When did it become ok to bully others? – By Vicky Dal Molin
I’m coming off a weekend where I had to watch my usually healthy and happy son be completely miserable…. And it was all as a result of my decision to agree to my son having his 18 month immunisations.
From the minute I was pregnant it became apparent that the vaccine debate was one I wouldn’t be able to escape and one where there wasn’t any easy answer. I got it from all sides. From the extremist “no vaccines no way” to the frankly bully tactics of medical practitioners “it’s in your child’s interest… you don’t want to see him get sick do you?” As if it isn’t hard enough watching your child get pricked multiple times with those needles, to watch their face in uncomfortable surprise and then to see them suffer through fevers and sore arms and whatever other side effect comes as a result (which could be a lot worse than what we experienced). On top of that everyone seems to have an opinion. “Are you really vaccinating”, “oh I waited for that one”, “it’s not fair for your unvaccinated child to be allowed in schools”. I feel like I’ve heard it all – both sides.
I don’t want to get into the vaccines debate here…. Trust me I’ve read a significant amount about the pros and cons, I’ve spoken to many an adult and medical practitioner. I’ve heard and considered this a lot. And frankly no one side has convinced me either way. But boy was I angry this weekend. Angry at everyone that had opined and criticised my decisions on this topic. What I really want to focus on is when did it become ok to play on a mum’s guilt into winning an argument? Any argument?
You’d think at my age I’d be past being guilt or bullied but when you have a child you have someone else’s life and well being in your hands…. So it’s easy for people to take advantage of that fact to further their argument. As a mum I want to do the best by my son, to make decisions that are informed and considered and that always in his best interest. But I’m also terrified to get it wrong – and I suspect I am not a lone mum there.

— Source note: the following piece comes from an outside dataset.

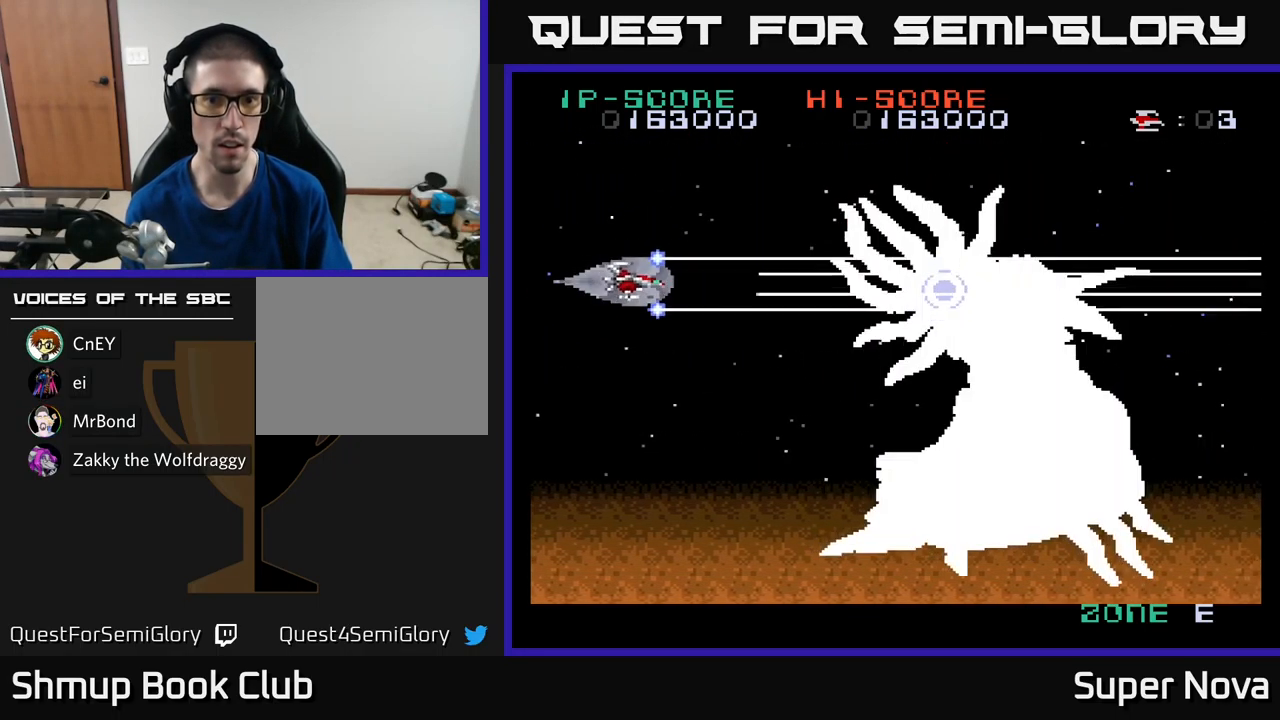
{"buttons": ["X", "DPAD_DOWN"], "left_stick": "center", "right_stick": "center", "events": [[267, "DPAD_LEFT", "up"]]}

The vaccine debate is only one of those instances. I could list of many others. “You’re using the crying-it-out method… your child is going to have anxiety issues”, “you’re going to work full time…. Well I guess that’s one choice… I could never leave my child especially with a stranger [ie childcare]”. Yep I heard that one a few times. Like it’s easy to be away from your child and having someone else look after them…. Thanks for making us mum’s feel crappy implying otherwise.

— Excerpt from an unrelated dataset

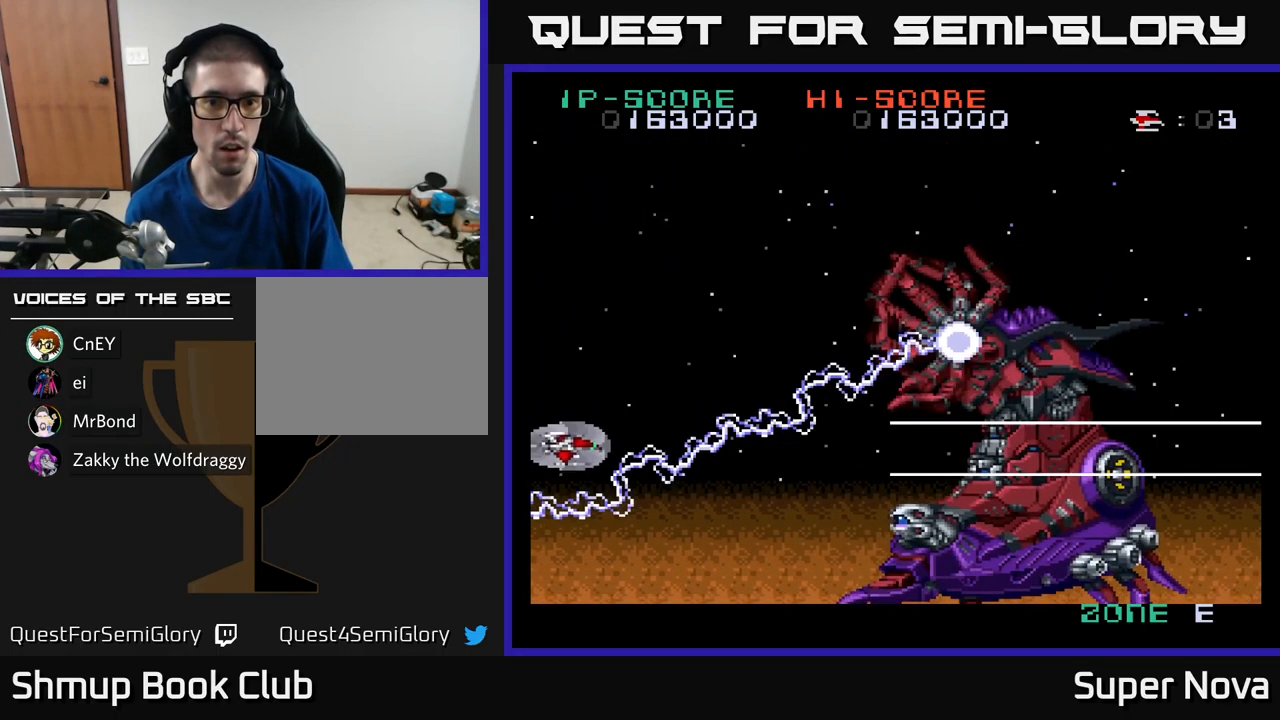
{"buttons": ["A", "X", "DPAD_UP"], "left_stick": "center", "right_stick": "center", "events": [[133, "A", "down"], [150, "DPAD_DOWN", "up"], [167, "DPAD_LEFT", "down"], [183, "DPAD_UP", "down"], [350, "DPAD_LEFT", "up"]]}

So heed this judgemental bullies (you know who you are):
- I will decide – without unsolicited input – the medical decisions I make for my son.

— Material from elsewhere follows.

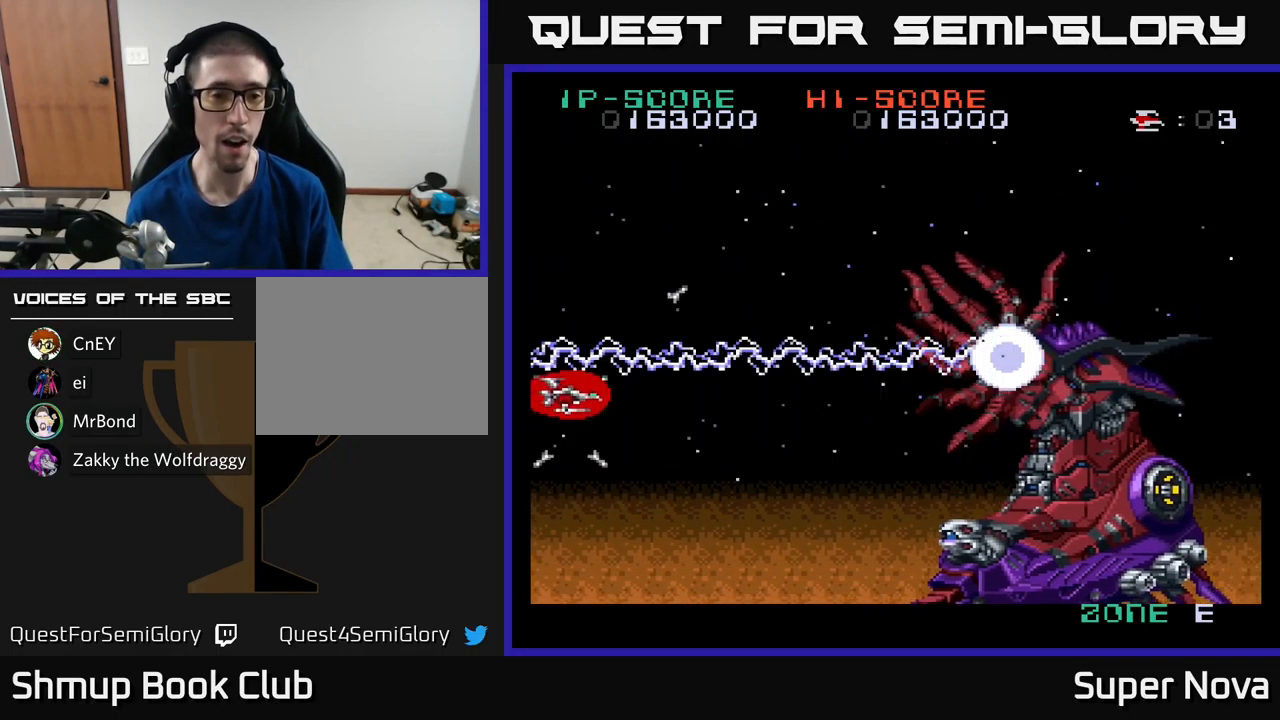
{"buttons": ["A", "X", "DPAD_UP"], "left_stick": "center", "right_stick": "center", "events": []}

- I will thank Dr Ferber for his advice on sleep training…. Where my son now has a full and refreshing nights sleep and doesn’t have an anxious bone in his body even if we did allow him to CIO.
- I will be a working mum and show my son what one can achieve professionally if they work hard.
That’s just a start! I’ve reclaimed my right to enjoy being a parent, to make decisions as I see fit without wresting the guilt forced on me by others and to call those out who cross that line between providing helpful advice to pushing an agenda. That I may not be perfect and may not always make the most perfect decisions… but everything I do – I do in the interests of my son and his well being and for those that want to guilt others – you are free to make your own decisions.